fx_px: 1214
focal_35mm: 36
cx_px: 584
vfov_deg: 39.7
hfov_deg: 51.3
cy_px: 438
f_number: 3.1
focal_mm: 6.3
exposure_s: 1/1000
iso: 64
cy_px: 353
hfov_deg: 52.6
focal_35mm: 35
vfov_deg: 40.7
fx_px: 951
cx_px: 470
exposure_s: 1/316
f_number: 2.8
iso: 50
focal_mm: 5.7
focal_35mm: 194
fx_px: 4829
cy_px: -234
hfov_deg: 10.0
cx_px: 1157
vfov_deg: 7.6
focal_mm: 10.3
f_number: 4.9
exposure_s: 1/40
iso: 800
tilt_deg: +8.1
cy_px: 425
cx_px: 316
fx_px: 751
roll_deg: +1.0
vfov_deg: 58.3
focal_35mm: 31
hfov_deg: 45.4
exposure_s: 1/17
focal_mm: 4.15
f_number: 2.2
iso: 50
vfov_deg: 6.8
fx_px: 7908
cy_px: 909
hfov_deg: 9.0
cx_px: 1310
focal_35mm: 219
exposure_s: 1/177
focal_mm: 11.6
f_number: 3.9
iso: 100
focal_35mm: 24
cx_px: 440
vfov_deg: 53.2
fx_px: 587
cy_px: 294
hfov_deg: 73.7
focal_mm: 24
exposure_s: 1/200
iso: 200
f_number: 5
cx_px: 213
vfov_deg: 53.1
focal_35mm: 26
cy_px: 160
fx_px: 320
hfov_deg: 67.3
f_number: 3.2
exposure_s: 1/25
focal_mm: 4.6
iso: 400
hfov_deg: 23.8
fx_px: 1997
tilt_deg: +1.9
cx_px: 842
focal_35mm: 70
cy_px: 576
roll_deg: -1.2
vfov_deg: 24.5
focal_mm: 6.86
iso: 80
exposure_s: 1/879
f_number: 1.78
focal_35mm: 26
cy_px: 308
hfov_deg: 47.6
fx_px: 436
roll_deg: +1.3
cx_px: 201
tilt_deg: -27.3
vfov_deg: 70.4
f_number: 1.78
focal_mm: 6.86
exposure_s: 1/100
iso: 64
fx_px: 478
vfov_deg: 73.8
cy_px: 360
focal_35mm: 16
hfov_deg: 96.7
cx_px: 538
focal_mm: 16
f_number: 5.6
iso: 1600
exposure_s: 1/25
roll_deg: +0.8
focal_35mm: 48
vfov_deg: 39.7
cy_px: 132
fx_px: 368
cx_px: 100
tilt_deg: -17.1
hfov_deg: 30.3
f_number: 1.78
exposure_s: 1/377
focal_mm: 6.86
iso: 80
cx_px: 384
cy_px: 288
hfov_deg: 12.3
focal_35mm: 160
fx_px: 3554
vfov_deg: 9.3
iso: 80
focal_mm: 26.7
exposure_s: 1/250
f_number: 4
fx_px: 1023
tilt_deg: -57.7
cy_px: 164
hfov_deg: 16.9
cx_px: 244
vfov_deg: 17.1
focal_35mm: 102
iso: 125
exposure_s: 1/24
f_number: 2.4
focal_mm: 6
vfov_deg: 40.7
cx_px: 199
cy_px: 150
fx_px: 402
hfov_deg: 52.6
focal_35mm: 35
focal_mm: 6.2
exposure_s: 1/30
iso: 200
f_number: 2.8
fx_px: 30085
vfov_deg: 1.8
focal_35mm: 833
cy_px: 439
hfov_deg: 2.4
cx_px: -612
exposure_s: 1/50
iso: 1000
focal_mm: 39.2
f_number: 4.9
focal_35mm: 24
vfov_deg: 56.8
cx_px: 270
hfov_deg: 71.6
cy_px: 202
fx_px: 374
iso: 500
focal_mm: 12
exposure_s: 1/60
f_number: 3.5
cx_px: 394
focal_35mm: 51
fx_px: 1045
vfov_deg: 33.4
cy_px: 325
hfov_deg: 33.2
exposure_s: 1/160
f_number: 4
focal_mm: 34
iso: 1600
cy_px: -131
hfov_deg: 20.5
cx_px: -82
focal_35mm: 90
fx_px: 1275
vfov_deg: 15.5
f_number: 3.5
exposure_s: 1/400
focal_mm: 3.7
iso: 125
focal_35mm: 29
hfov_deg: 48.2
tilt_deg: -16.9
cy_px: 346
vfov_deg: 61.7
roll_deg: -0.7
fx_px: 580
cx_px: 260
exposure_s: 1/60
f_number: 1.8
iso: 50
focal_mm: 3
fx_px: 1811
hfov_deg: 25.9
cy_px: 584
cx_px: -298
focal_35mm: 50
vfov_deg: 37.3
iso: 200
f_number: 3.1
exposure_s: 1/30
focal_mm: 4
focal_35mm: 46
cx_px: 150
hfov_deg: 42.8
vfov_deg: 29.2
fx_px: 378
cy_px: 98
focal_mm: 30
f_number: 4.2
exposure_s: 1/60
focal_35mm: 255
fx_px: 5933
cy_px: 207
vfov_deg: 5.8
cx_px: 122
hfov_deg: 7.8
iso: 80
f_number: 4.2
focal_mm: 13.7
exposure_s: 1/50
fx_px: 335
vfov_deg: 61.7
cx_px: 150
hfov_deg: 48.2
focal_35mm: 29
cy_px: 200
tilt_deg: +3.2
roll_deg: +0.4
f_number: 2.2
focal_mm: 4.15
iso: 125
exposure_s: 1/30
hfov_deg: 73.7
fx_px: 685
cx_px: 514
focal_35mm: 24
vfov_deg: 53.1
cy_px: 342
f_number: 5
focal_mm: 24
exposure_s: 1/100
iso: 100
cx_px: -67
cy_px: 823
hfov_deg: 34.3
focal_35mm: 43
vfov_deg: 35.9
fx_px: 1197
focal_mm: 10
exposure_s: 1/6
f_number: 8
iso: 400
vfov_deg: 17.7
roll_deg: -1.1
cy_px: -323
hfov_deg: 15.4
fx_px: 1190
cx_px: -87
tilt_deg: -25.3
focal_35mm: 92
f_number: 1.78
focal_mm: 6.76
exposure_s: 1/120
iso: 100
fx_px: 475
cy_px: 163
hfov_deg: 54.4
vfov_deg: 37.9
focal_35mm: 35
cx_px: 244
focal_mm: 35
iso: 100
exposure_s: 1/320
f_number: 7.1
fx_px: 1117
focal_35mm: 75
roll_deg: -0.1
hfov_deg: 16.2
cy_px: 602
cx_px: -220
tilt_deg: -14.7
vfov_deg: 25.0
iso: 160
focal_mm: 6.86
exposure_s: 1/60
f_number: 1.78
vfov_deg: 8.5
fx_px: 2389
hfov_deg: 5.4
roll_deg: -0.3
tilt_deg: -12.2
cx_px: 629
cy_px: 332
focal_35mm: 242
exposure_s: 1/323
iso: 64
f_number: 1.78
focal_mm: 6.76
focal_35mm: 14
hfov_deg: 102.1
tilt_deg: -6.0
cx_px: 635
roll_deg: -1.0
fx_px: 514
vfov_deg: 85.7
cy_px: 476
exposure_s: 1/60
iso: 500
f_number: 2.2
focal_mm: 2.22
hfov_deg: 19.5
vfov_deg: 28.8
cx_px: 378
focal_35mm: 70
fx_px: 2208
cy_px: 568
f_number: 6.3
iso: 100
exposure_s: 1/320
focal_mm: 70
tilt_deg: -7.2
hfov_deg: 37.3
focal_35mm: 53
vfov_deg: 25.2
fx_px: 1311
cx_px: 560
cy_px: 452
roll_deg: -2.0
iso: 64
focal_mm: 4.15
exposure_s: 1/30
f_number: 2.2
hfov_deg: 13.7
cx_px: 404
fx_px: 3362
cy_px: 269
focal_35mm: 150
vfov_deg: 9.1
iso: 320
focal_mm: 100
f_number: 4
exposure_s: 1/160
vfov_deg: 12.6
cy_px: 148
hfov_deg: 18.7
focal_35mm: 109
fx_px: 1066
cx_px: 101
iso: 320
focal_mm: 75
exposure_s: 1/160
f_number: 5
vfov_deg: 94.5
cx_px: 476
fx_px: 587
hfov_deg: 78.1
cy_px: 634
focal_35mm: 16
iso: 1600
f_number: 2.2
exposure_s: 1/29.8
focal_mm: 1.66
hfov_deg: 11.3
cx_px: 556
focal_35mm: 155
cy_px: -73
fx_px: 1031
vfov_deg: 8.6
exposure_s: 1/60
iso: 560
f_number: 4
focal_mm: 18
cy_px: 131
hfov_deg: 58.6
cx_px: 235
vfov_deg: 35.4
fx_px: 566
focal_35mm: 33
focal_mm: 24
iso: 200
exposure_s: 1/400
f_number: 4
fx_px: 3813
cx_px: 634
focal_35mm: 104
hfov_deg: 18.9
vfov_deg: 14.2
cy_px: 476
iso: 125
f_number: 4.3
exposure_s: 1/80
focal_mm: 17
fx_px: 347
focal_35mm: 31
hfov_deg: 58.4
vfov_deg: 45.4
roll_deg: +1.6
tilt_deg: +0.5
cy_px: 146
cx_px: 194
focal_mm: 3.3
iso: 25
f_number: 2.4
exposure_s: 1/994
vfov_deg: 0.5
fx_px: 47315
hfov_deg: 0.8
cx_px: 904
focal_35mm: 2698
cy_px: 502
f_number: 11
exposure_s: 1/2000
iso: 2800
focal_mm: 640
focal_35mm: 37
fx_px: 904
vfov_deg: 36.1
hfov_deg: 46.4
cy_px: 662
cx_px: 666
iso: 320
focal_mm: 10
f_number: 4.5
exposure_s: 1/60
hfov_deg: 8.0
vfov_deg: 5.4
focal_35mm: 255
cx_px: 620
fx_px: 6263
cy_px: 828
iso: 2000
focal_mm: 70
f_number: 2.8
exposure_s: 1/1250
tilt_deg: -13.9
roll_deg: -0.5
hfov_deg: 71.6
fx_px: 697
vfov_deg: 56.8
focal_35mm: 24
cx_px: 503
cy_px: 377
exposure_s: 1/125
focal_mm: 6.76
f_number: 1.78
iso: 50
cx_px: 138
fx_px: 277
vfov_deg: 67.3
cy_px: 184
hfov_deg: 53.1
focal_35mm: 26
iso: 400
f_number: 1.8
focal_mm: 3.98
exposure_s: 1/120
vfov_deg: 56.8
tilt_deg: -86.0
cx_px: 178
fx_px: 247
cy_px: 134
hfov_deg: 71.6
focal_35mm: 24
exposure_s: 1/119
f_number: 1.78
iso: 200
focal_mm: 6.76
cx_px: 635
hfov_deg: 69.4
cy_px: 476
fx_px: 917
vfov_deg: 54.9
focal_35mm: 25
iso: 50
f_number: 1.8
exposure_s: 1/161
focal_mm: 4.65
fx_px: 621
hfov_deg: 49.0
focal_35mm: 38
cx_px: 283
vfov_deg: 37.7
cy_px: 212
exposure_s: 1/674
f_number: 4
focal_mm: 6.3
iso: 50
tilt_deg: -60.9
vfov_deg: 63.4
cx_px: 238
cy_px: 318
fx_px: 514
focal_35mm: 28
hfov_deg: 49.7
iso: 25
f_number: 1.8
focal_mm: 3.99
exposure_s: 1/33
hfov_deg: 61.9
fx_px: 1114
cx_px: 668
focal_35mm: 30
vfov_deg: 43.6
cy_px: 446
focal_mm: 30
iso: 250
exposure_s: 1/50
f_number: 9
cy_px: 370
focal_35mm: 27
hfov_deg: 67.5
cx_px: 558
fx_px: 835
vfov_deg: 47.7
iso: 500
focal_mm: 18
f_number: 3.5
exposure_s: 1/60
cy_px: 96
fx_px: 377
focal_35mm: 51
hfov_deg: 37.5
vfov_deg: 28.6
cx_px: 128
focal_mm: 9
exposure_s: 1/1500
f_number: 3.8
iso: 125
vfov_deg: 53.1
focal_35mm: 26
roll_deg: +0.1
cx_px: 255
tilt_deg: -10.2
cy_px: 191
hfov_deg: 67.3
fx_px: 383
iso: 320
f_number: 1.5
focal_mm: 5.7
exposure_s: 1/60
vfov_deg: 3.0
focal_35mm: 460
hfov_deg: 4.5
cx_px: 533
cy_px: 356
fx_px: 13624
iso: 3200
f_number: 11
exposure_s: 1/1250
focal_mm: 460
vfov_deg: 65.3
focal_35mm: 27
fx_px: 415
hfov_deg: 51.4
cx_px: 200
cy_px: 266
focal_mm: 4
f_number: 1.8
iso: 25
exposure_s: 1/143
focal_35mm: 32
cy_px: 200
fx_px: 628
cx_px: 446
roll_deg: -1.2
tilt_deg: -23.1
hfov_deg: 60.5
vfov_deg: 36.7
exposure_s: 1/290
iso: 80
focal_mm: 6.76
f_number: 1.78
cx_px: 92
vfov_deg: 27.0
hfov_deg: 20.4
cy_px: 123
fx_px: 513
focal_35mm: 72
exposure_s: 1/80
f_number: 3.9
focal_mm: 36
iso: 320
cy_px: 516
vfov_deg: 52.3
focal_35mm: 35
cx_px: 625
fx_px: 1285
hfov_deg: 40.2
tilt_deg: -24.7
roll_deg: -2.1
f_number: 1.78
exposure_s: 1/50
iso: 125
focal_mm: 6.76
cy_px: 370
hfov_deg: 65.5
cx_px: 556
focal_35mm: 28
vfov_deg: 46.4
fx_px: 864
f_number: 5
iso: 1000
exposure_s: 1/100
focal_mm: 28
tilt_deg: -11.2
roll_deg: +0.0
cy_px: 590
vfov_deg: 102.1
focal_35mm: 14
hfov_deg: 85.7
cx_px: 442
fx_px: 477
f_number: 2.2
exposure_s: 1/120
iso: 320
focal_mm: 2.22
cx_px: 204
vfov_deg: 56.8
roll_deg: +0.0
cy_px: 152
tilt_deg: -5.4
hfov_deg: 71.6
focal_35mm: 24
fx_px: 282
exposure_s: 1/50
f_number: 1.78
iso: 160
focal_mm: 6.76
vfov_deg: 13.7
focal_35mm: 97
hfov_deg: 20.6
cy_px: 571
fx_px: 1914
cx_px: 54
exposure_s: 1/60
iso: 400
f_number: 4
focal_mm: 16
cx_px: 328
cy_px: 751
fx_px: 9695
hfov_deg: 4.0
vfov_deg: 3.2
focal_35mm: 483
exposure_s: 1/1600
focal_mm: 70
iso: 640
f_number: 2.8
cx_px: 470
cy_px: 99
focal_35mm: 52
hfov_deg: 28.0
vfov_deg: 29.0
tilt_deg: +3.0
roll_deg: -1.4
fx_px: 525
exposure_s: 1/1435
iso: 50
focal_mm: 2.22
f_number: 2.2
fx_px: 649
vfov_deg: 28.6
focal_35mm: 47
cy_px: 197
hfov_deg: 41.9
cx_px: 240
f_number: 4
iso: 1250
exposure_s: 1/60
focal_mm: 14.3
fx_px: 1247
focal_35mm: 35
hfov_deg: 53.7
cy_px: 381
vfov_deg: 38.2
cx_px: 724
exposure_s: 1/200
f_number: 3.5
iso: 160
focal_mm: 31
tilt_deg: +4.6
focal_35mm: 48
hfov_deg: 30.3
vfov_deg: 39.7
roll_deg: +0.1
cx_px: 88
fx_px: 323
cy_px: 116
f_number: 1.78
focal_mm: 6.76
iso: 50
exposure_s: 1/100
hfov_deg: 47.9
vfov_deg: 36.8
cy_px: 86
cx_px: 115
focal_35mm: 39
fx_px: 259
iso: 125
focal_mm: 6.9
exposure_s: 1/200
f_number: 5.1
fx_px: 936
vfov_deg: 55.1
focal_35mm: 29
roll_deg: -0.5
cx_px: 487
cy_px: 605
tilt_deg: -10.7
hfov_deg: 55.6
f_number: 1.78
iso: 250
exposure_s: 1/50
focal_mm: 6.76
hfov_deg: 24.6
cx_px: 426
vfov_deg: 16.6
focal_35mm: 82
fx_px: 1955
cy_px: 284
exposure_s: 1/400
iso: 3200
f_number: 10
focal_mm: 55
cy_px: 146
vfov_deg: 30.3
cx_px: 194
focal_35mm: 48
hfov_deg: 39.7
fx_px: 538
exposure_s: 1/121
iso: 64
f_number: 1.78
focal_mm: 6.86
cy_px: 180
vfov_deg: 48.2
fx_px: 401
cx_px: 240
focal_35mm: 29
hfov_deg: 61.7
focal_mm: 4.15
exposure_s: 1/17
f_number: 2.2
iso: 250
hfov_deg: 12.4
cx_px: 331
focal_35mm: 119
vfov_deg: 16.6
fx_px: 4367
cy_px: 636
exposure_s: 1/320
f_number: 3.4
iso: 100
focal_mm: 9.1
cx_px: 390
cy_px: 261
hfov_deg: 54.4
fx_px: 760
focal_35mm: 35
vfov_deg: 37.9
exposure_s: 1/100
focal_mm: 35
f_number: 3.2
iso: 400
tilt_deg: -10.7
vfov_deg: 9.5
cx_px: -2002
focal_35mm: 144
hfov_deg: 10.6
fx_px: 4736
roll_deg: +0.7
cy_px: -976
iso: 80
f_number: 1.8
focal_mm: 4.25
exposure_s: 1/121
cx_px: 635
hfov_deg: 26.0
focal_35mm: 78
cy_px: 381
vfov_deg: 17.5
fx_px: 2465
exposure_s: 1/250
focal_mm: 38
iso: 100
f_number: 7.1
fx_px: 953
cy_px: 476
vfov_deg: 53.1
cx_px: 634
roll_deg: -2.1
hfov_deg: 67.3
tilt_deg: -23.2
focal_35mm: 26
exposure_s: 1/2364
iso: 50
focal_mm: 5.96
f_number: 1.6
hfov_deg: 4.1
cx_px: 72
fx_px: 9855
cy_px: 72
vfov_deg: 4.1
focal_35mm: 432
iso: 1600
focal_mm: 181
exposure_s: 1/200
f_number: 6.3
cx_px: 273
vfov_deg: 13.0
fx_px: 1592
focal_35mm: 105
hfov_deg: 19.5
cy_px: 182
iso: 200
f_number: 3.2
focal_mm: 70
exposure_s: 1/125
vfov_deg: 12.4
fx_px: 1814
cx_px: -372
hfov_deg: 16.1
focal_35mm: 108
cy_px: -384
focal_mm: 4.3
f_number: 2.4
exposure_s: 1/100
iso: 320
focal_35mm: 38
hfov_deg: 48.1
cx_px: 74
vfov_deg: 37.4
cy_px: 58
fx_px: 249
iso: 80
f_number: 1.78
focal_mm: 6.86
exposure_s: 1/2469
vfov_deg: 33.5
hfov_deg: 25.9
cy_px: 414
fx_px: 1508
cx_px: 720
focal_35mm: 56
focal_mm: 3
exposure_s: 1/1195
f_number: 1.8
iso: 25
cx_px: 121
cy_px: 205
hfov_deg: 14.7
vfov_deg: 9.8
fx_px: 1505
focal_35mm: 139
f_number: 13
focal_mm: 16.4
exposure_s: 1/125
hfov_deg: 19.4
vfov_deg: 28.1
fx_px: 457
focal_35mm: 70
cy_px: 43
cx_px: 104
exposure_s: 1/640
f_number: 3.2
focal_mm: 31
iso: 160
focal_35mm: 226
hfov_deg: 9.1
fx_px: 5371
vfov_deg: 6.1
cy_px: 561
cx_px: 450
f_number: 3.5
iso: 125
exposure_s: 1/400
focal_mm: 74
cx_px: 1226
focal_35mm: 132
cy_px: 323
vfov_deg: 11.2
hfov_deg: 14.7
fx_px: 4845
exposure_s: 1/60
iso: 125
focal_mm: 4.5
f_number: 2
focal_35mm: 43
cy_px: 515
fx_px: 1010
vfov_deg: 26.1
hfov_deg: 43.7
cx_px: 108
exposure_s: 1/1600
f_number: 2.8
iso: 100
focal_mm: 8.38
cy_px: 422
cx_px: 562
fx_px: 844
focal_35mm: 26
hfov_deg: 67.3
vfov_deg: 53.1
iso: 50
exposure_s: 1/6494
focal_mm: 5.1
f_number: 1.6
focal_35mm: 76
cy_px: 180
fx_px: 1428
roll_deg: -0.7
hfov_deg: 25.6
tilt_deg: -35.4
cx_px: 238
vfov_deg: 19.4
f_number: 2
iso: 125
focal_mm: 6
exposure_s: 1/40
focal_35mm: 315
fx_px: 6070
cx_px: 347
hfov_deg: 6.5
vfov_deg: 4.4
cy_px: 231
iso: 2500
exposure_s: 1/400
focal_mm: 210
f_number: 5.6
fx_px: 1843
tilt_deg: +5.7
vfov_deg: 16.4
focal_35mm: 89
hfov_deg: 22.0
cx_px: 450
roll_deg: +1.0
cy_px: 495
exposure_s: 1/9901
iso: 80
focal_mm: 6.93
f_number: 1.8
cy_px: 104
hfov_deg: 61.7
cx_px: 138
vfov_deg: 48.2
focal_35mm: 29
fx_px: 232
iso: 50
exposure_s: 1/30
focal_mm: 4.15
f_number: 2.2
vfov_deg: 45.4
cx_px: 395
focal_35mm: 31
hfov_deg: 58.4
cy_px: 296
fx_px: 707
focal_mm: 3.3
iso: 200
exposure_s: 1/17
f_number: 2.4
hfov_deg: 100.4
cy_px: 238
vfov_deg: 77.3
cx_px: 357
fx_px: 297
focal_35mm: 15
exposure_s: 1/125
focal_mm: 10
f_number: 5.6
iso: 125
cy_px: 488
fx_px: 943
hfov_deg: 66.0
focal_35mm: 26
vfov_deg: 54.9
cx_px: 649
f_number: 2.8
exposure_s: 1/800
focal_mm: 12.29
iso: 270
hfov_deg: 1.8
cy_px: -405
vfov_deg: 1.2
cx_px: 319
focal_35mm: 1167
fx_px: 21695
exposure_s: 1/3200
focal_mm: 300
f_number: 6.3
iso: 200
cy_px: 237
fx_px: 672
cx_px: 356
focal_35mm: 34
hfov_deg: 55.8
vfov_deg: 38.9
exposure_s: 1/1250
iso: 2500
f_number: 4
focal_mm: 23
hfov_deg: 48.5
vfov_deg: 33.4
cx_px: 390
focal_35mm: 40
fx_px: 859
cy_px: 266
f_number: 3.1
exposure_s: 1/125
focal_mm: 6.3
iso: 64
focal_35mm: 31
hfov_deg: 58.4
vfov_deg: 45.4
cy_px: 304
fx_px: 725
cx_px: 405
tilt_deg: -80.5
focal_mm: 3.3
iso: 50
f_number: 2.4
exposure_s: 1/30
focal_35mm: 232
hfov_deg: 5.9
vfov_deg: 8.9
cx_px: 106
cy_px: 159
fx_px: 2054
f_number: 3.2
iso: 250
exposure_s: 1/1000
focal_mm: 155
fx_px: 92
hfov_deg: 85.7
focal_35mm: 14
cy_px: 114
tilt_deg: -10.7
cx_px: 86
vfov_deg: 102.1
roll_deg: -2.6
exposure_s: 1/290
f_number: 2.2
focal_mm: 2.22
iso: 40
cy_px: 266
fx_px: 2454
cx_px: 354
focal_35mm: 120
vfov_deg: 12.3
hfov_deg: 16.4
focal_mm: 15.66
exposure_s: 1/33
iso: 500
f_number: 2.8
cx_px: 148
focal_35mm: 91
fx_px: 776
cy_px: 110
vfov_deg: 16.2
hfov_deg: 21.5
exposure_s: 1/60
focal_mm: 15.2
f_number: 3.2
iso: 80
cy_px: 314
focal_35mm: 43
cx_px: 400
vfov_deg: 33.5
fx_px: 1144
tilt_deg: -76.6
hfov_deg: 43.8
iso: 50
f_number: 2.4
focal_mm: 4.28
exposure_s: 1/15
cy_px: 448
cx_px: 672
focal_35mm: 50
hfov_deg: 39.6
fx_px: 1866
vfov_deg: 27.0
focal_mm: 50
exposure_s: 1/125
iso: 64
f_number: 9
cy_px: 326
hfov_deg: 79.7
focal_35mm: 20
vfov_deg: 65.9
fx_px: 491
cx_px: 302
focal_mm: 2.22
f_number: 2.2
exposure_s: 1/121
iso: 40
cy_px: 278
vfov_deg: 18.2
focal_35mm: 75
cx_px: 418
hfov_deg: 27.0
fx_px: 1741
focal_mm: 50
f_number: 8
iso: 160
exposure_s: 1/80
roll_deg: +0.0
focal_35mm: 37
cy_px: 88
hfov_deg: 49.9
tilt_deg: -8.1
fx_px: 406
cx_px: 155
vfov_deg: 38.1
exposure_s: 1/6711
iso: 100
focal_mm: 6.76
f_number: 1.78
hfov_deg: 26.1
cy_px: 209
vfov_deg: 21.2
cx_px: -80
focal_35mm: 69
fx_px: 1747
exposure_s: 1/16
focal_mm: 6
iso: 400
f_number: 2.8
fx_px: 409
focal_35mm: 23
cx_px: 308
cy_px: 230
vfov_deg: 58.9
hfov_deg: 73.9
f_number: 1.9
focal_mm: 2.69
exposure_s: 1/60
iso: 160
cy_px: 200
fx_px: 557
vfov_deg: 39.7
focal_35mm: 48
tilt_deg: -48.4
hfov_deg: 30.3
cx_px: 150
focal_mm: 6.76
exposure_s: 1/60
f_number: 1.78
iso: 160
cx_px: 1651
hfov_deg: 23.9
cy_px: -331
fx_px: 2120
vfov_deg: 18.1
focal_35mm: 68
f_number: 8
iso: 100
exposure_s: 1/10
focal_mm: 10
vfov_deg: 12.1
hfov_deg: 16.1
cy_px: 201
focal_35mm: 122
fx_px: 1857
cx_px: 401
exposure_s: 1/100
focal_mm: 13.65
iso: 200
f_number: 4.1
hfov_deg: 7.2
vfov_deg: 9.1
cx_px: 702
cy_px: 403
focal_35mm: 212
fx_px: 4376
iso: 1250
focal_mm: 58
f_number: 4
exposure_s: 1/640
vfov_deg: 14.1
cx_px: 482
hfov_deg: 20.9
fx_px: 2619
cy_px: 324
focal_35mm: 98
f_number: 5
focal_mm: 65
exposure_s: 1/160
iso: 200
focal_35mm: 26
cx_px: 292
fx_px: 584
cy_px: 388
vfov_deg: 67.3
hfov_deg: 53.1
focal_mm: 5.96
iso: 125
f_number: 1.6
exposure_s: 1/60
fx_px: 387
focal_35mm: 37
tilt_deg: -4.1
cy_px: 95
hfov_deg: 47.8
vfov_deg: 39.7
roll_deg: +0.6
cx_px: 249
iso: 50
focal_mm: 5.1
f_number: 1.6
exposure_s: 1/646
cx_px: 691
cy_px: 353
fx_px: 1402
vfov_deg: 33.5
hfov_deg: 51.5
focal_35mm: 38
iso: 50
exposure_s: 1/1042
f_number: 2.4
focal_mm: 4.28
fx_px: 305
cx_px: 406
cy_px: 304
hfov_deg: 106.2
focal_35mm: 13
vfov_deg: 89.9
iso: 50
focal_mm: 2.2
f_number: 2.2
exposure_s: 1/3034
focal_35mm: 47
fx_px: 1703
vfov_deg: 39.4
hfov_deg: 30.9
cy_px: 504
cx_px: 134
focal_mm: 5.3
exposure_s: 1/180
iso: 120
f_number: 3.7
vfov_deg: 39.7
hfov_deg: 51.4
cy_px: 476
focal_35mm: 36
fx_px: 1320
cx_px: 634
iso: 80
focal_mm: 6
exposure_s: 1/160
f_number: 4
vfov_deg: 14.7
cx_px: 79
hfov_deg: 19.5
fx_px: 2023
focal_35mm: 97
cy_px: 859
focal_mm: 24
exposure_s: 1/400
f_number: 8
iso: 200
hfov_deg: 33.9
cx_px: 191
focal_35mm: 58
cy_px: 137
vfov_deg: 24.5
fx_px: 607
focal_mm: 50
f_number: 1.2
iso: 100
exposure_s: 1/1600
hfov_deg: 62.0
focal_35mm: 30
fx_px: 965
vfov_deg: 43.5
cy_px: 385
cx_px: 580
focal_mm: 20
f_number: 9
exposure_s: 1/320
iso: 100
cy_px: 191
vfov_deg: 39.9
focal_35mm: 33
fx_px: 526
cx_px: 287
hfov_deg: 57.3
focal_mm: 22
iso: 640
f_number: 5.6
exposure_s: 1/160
----------------------------------------
• **What you should do**
All that is wanted is an exact copy of the lines above from the one with "focal_35mm: 20" through the one with "hfov_deg: 49.9", with both ends included.

• **Your response**
focal_35mm: 20
vfov_deg: 65.9
fx_px: 491
cx_px: 302
focal_mm: 2.22
f_number: 2.2
exposure_s: 1/121
iso: 40
cy_px: 278
vfov_deg: 18.2
focal_35mm: 75
cx_px: 418
hfov_deg: 27.0
fx_px: 1741
focal_mm: 50
f_number: 8
iso: 160
exposure_s: 1/80
roll_deg: +0.0
focal_35mm: 37
cy_px: 88
hfov_deg: 49.9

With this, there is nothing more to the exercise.